Это прокурорское расследование однозначно напоминало репрессии тридцать седьмого года. Так вот, перед возвращением в Москву я встал на колени перед иконой и молитвенно попросил избавить меня от расправы. Я верил, что Спаситель поможет. Так и случилось.
Перед святым ликом я, конечно, поведал обо всём том страшном, что мне открылось. Поведаю и вам. Но не о чудовищном расстреле из танковых орудий Дома Советов, о чём достаточно известно, а о том тайном, что задело меня до последних нервных окончаний — о кровавой, безумной бойне на стадионе «Красная Пресня», расположенном всего в каких-то ста метрах от так называемого Белого дома. Творилась бойня по сюжету чилийского диктатора Пиночета; пожалуй, даже похлеще…
В ночь на пятое октября тысяча девятьсот девяносто третьего года пьяные, озверелые омоновцы фильтровали на стадионе-концлагере захваченных в плен защитников Дома Советов. Мало кому везло, то есть мало кому возвращали документы и, саданув прикладом, отпускали на волю. У всех остальных документы бросали в железные, огненно-дымные урны, после чего с садистским рыком тащили в глухой закут перед открытым, безводным бассейном, отделанным голубеньким кафелем. Без предупреждения, подло приканчивали: или по-чекистски в затылок, или автоматной очередью в спину. Трупы волокли в бассейн…
К рассвету пригнали автомобильные цистерны, которые откачали кроваво-чёрную жидкость и увезли неведомо куда, а прибывшие солдаты загрузили подогнанные самосвалы безымянными трупами. Машины бесшумно скатывались вниз к Москва-реке, к причалившей самоходной барже. В ней чёрной дырой зиял пустой трюм, куда сбрасывали тела убиенных. На рассвете погребальная баржа отчалила, но из московских окон её сумели разглядеть многие, как, разумеется, и жуткую загрузку.
Руководил чудовищной расправой на стадионе «Красная Пресня» омоновский подполковник, который к концу года уже носил золотые генеральские погоны. Но Господь вскоре жестоко его покарал в Чечне…
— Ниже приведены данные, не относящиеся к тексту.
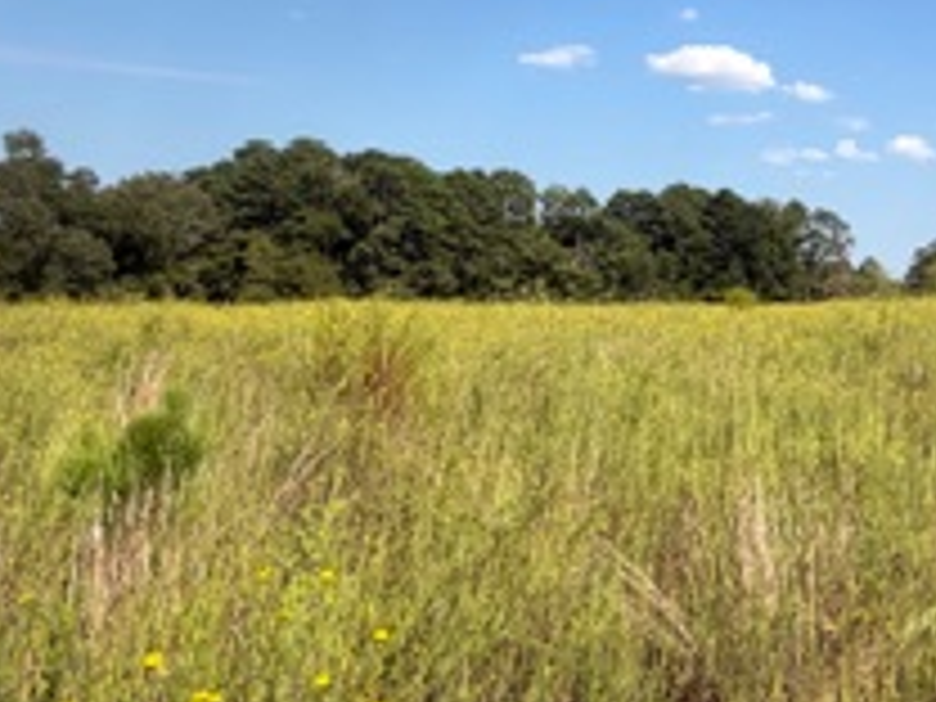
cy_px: 207
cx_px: 968
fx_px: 1163
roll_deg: -1.2
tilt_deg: +4.4
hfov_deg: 38.2
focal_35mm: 43
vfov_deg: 33.2
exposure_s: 1/799
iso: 20
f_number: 2.2
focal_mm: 2.22
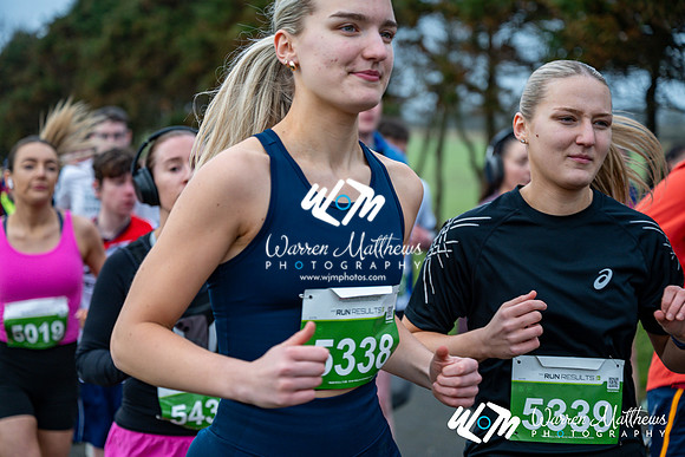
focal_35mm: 70
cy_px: 228
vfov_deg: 19.5
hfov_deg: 28.8
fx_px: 1332
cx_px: 342
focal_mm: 70
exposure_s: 1/1250
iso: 500
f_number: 2.8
Пятнисто-камуфляжные омоновцы 93-го года, воспитанные советской системой, это те же чекисты из 17-го, 18-го, или затянутые в ремни энкеведэшники из 37-го, 38-го годов! Выдрессированные на убийство — бездушные, безжалостные… Ельцинские же молодые прокуроры с когтистой напористостью пытались выцарапать из нас, из тех немногих, кто посмел об этом написать, фамилии или хотя бы имена нежелательных свидетелей, чтобы уничтожить их, а нас для начала объявить провокаторами.
Тогда, в промозглом ноябре 93-го года все ждали обвальных репрессий, новых массовых расправ. Но наш терпеливый, молчащий народ на очередных выборах, затеянных торопливыми победителями в реанимированную из буржуазно-либерального прошлого госдуму, недвусмысленно проголосовал за оппозицию, и это сразу отрезвило вечно пьяного кремлёвского сидельца и его распоясавшуюся демшизу, ещё совсем недавно истерично призывавшую к расстрелу тех, кого они подло определили в «красно-коричневые», но тут страшно перепугались, — ведь сказано: … и аз воздам!
Но тогда в Тульме я ещё не знал, что неправедные власти отступят, затаятся, пойдут на попятную, выпустят узников из Лефортовского централа, откажутся от суда над ними и, вообще, пожелают побыстрее забыть о кровожадно содеянном; не знал и о том, что прокурорское расследование прекращено, а алчущие жертв молодые прокуроры отправлены по домам; а потому пребывал в неведении, в душевной смуте и тяжелых раздумьях, и явленная в Городце Мещерском икона Христа Спасителя воспринималась как молитвенное заступничество, и, в самом деле, как спасение.
Так оно и было.
Путь в Гольцы сравнительно недалёкий, километров в сорок от Городца Мещерского в сторону Старой Рязани я проехал по вековечному тракту. В Древней Руси он именовался муромским, однако, если путь лежал из стольного Киева, из Чернигова, Переяславля или Смоленска, минуя Новгород-Северский и Рязань, на дальний северо-восток — в Муром, один из древнейших русских городов, равный по летоисчислению Новгороду Великому. А если движение было обратным — из Мурома на Рязань и далее на русский юг и запад: к Днепру, Десне, Трубежу, Припяти, Сейму и всем другим рекам, текущим к Понтийскому (Черному) или Варяжскому (Балтийскому) морям, то чаще назывался рязанским.
При возвышении Москвы, при московском великом княжении, к Муромо-Рязанскому тракту добавилось определение почтовый — мчались по нему вперёд-назад летучие тройки! Почта в те времена воспринималась восторженно, почти как чудо; её ждали с нетерпением.